LAS VEGAS (KLAS) — Figures from the federal government show Nevada used 8% less water from the Colorado River in 2022 as conservation ramped up during one of the drought’s worst years.
Southern Nevada continues to make “tremendous progress” in water savings, according to John Entsminger, general manager of the Southern Nevada Water Authority.
Actual water use dropped from 242,168 acre-feet in 2021 down to 222,797 acre-feet in 2022, according to U.S. Bureau of Reclamation data. The totals are for “water year” periods that begin on Oct. 1 and end on Sept. 30.
Entsminger pointed to efforts to remove “nonfunctional” turf grass at homes and businesses, as well as new restrictions on swimming pools. He points out that cuts to “water budgets” for golf courses haven’t even kicked in yet.
Nevada’s water consumption for 2023 is forecast by the Bureau of Reclamation at 227,525 acre-feet.
Three weeks have passed since the federal government’s Jan. 31 deadline for a plan to conserve hundreds of billions of gallons of water.

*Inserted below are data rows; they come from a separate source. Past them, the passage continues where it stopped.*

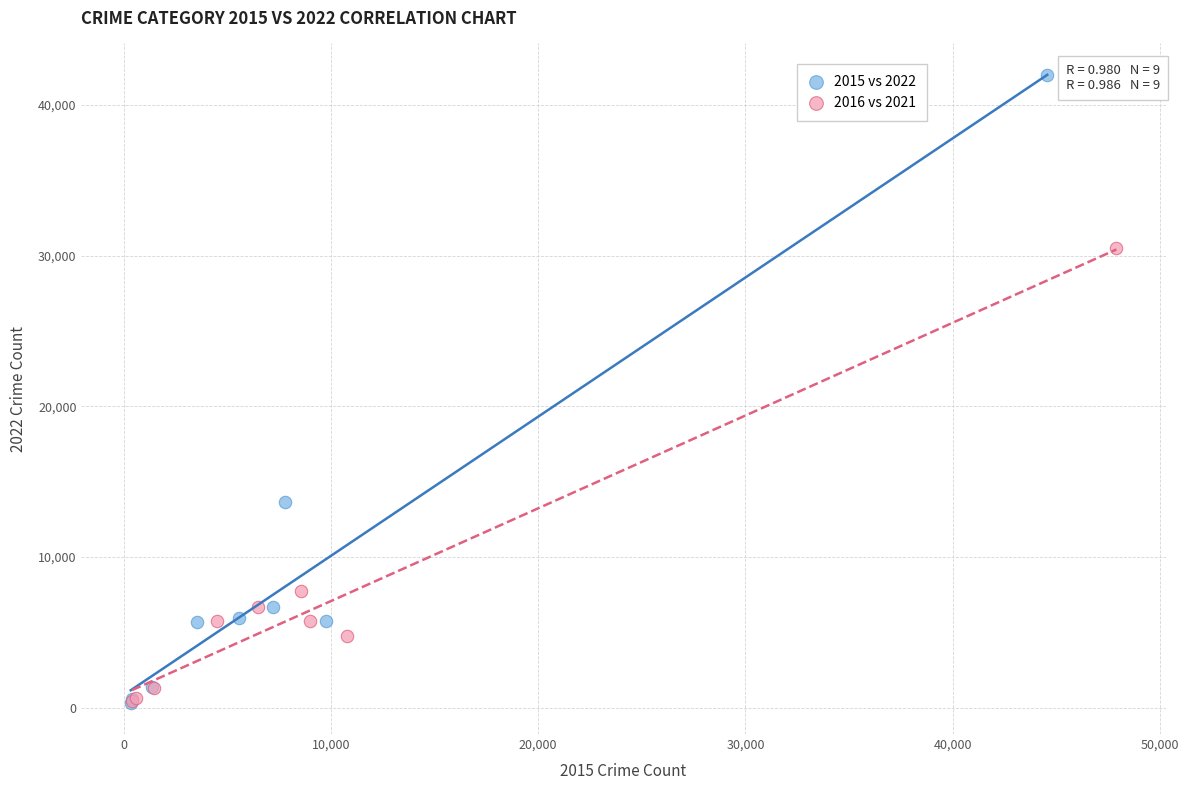

Which series contains the highest Y value?

2015 vs 2022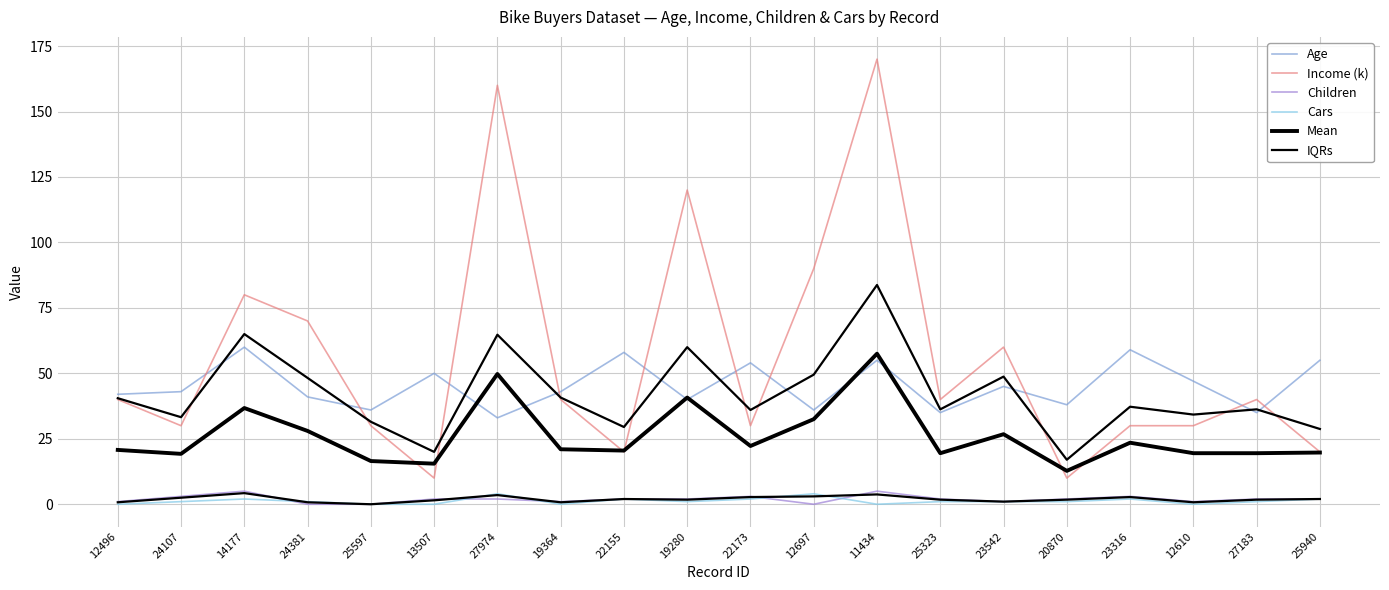

At which label does Income (k) reach its peak?

11434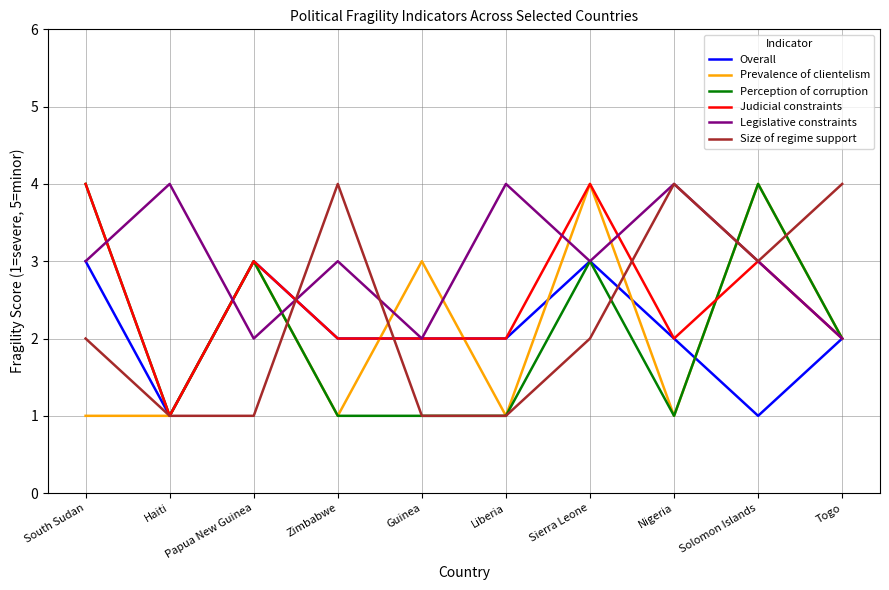

At which label is Perception of corruption closest to 2?

Togo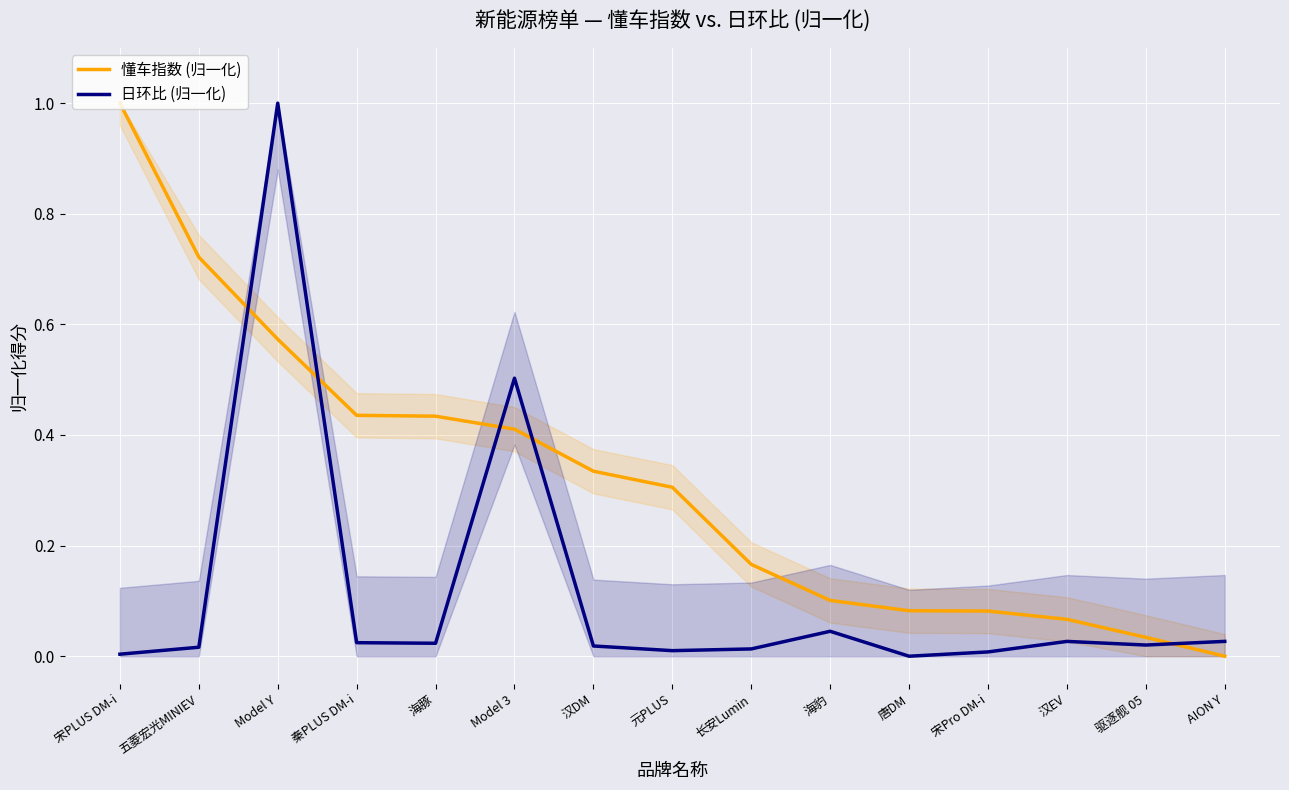

Which series has the widest spread of values?

懂车指数 (归一化)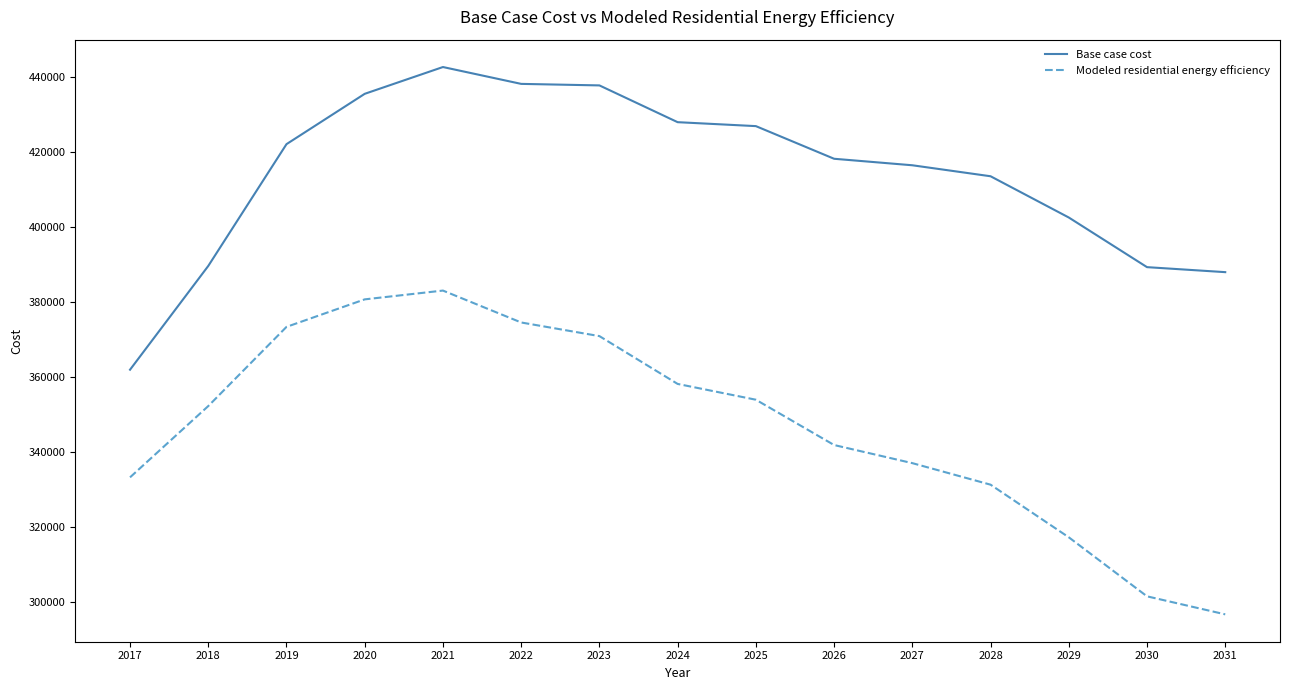

True or false: Modeled residential energy efficiency and Base case cost intersect in this chart.

False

Meetings are continuing, according to Entsminger. One face-to-face meeting and other conversations have brought together water officials who are still working to reach agreement on how — and where — to save at least 2 million acre-feet of water.
Entsminger told 8 News Now on Tuesday that separate plans presented by California and the other six states in the Colorado River Basin — Arizona, Colorado, Nevada, New Mexico, Utah and Wyoming — are “not that far off” in reaching the reductions. He said meetings primarily involve Nevada, Arizona and California.
“We’re still at the table,” Entsminger said.
The federal government isn’t likely to act unilaterally just because the seven states didn’t agree on a single plan, Entsminger said. “Not having unanimity in one step of a very long process” doesn’t mean states have failed to do what the U.S. Bureau of Reclamation asked for in June of last year.
Offered the chance, Entsminger declined to criticize other states. He said the people involved in reaching solutions had worked together for many years.
As the drought deepened, the bureau asked the states to submit plans that would conserve 2 million to 4 million acre-feet of water. An acre-foot is enough water to supply two to three U.S. households for a year — 325,851 gallons. On the low end, 2 million acre-feet is 651.7 billion gallons. At the time, Entsminger and other water managers called the request “unreasonable expectations.”
Entsminger said the six-state plan looks to conserve water before it ever reaches Lake Mead. “We think the cuts need to be a little higher up in the reservoirs,” he said.
But both plans put a heavy responsibility for water cuts on Arizona and California, the two biggest users of Colorado River Water.
California’s plan stands firm on California’s “senior rights” to water as specified in the Colorado River Compact, a century-old contract known as “The Law of the River.” But the state also offers 400,000 acre-feet of water savings out of its allocations for agriculture.

The six-state plan penalizes California, Arizona and Nevada for evaporation and seepage loss — 1.5 million acre-feet that is currently ignored in distributions of river water. Entsminger said there is support — and opposition — to the decision to include evaporation in the plan.
“A lot of people endorse that approach, and some that don’t like that approach,” he said. He described SNWA as “agnostic” on the subject, although SNWA and the Colorado River Commission of Nevada were the first to include evaporation losses in a public plan for all states.
Read more about the six-state plan and the California plan:
What’s ahead? Unless the federal government follows through on threats to act unilaterally in the next few months, it will be July before the federal government announces its plans, Entsminger said.
And so state water officials continue to talk and the federal government analyzes proposals as they put together a Supplemental Environmental Impact Statement (SEIS) that will take a long time to complete.
Conservationists say the effort is happening too late, and the plans are misdirected — filling reservoirs instead of cutting water consumption.
“The (six-state) proposal’s priority right now is propping up Lake Powell and covering up an open secret: Glen Canyon Dam is a liability to our water supply, our prized ecosystems, and the future of the Colorado River,” according to Kyle Roerink, executive director of the Great Basin Water Network.
“Two decades of climate change denial and a failure to be transparent about the archaic plumbing problems inside Glen Canyon Dam are dooming the water supply for 25 million Americans downstream of this antique,” said Zach Frankel, executive director of the Utah Rivers Council.